Differences Between Train and Test Performance Results
In their 1984 monograph, Classification and Regression Trees, Breiman, Friedman, Olshen and Stone discussed at length the need to obtain "honest" estimates of the predictive accuracy of a tree–based model. At the time the monograph was written, many data sets were small, so the authors took great pains to work out an effective way to use cross–validation with CART trees. The result was a major advance for data mining, introducing ideas that at the time were radically new. The main point of the discussion was that the only way to avoid overfitting was to rely on test data. With plentiful data we can always reserve a portion for testing, but with fewer data we might have to rely on cross validation. In either case, however, only the test or cross–validated results should be trusted. In contrast, earlier approaches tended to ignore the training data performance results and focus only on the test data.
Later, and especially once TreeNet and other ensembles became available, practitioners observed that we sometimes encountered rather close agreement between train and test results. This was especially true for methods such as TreeNet, which were constructed to resist overfitting. The question then became whether we should use a possible divergence between train and test data as itself an indication of a problem with the model.

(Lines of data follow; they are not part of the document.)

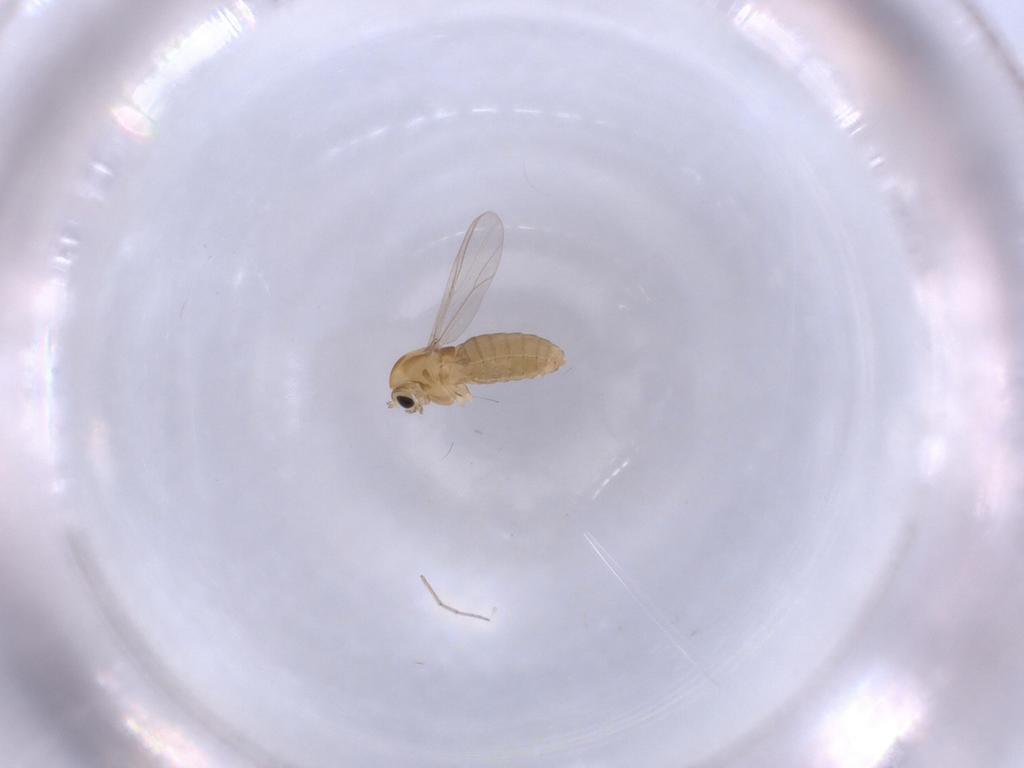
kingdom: Animalia
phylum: Arthropoda
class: Insecta
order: Diptera
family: Chironomidae
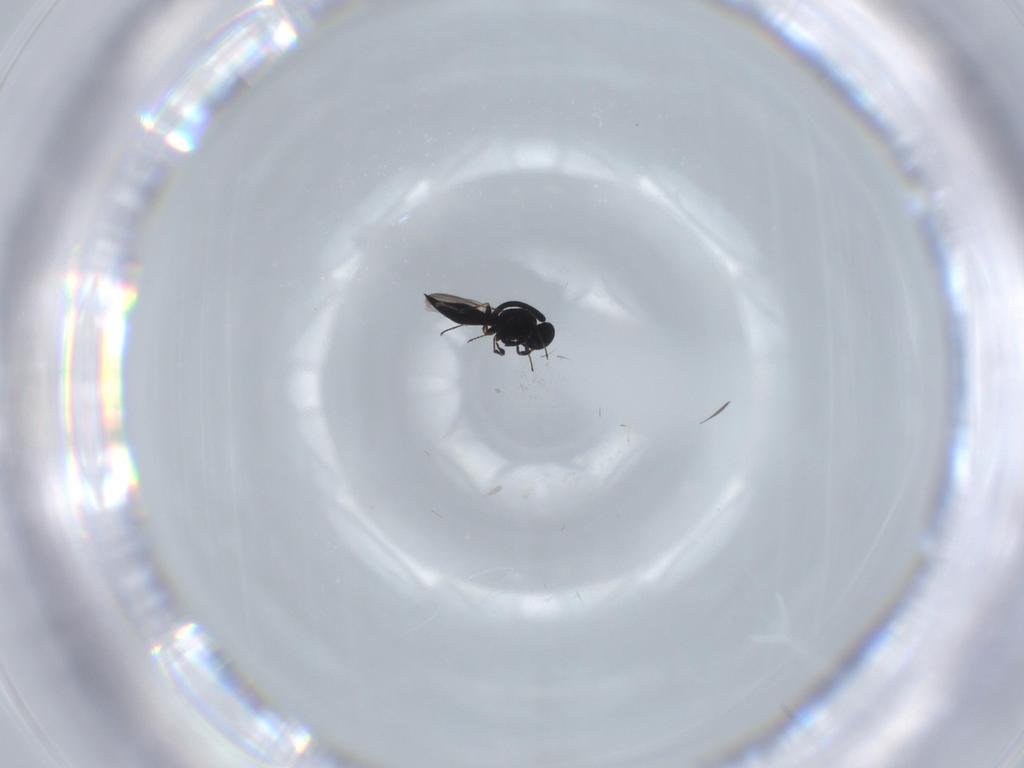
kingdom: Animalia
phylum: Arthropoda
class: Insecta
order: Hymenoptera
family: Platygastridae
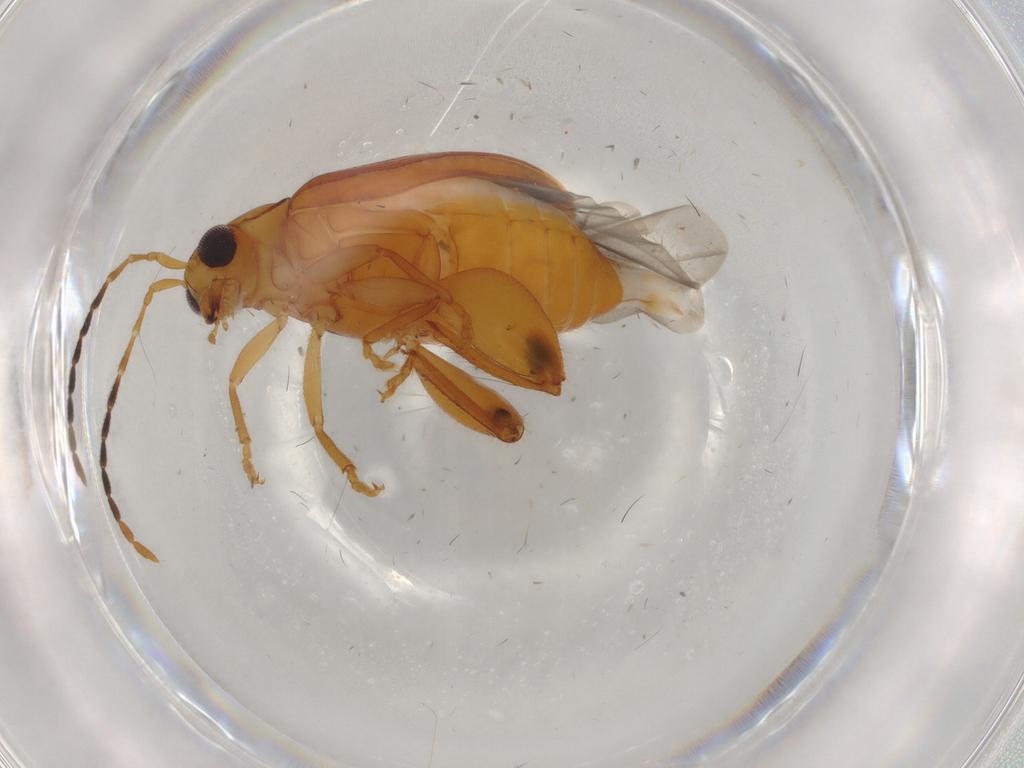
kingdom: Animalia
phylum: Arthropoda
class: Insecta
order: Coleoptera
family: Chrysomelidae
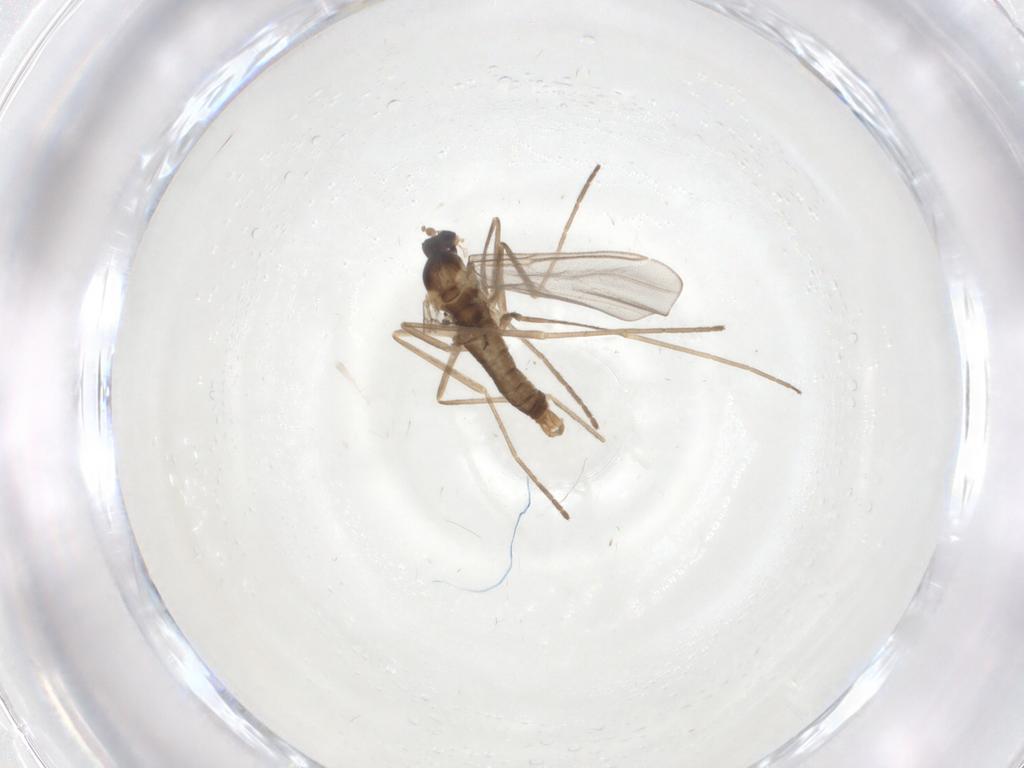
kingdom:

Our practical approach in model development and selection is to prefer TreeNet models that show good agreement between train and test results and to distrust models exhibiting substantial train/test disagreement. We do not offer a formal statistical test of this difference, relying instead on judgment. In practice, when the train/test divergence seems too large to ignore we attempt to refine our models in one or more of the following ways:
- Using a slower learn rate,
- Growing smaller trees, or
- Removing some potentially strong predictors from the model.
Any and all of these modifications can lead to improved train/test alignment.
We offer these answers to the following specific questions:
Are large differences between train and test results common? Is this in and of itself a problem?
—Large divergences between train and test performance in TreeNet models are not an everyday occurrence, but are not rare either.
—Large train/test performance differences in TreeNet models are not necessarily a problem, but we take them as indications that the models are probably sub–optimal and can be improved by appropriate manipulation of the Treenet control parameters and the predictors used.